### Excerpt

Creating safer communities. Ensuring access to clean water. Tackling such problems requires science. Yet for much of its history, science has been shaped by European values. White European and American men have largely controlled who asks the questions, how they are studied and what is significant. Many important discoveries and innovations have been made, but many questions have been overlooked or unacknowledged because the experiences of investigators were limited.

Pursuing personally relevant research broadens science and makes it more meaningful for us all. Robin Nelson, an assistant professor of anthropology at Skidmore College, acknowledges that opinions on research design in biological anthropology are shifting because more people recognize the role of personal experience in shaping science. She recalls the moment in her work on caretaking strategies in Caribbean families when she decided to heed advice from her female subjects and expand a study to include male family members who also contribute to familial well-being.

“To fully comprehend female caregiving dynamics, I had to understand how these women construct their universe,” Nelson says. “They live in a patriarchal social system. That meant interviewing male family members such as brothers and fathers, too.” She discovered that female caretaking strategies were often, in part, a response to financial and emotional provisions of male family members.

### Data extracts
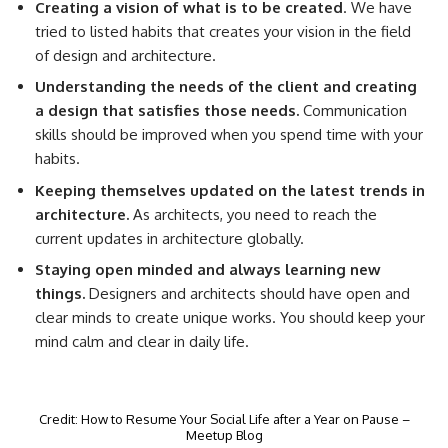
Creating a vision of what is to be created
. We have
tried to listed habits that creates your vision in the field
of design and architecture.
Understanding the needs of the client and creating
a design that satisfies those needs.
Communication
skills should be improved when you spend time with your
habits.
Keeping themselves updated on the latest trends in
architecture.
As architects, you need to reach the
current updates in architecture globally.
Staying open minded and always learning new
things.
Designers and architects should have open and
clear minds to create unique works. You should keep your
mind calm and clear in daily life.
Credit: How to Resume Your Social Life after a Year on Pause –
Meetup Blog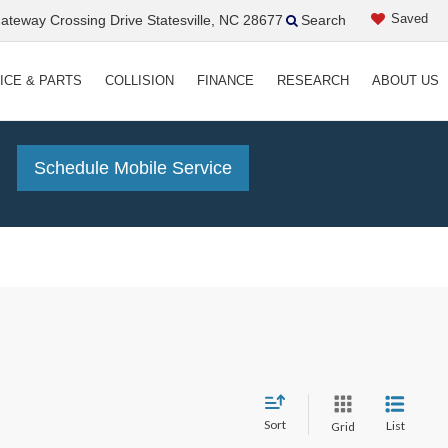
Saved
teway Crossing Drive Statesville, NC 28677
Search
ICE & PARTS
COLLISION
FINANCE
RESEARCH
ABOUT US
!
Schedule Mobile Service
Sort
List
Grid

### Work item
Continue the piece on how researchers' personal experience shapes science, starting after its final sentence.

### Reply
When individuals from underrepresented groups become scientists, they often come with a mission. Carl Hart, an associate professor of psychology and psychiatry at Columbia University, grew up in inner-city Miami during the 1980s war on drugs. After witnessing friends and neighbors suffer from drug-related crime and a short stint selling and trying drugs, he remapped his trajectory. He graduated from college and went on to study physiological effects of drugs on the human brain because he wanted to understand how drugs affected people. “You just have these different perspectives that are not from our typical pool of scientists, and so you look at problems differently,” he told the Huffington Post in 2013. “You are certainly more courageous in some areas because you see the impact on people you care about.”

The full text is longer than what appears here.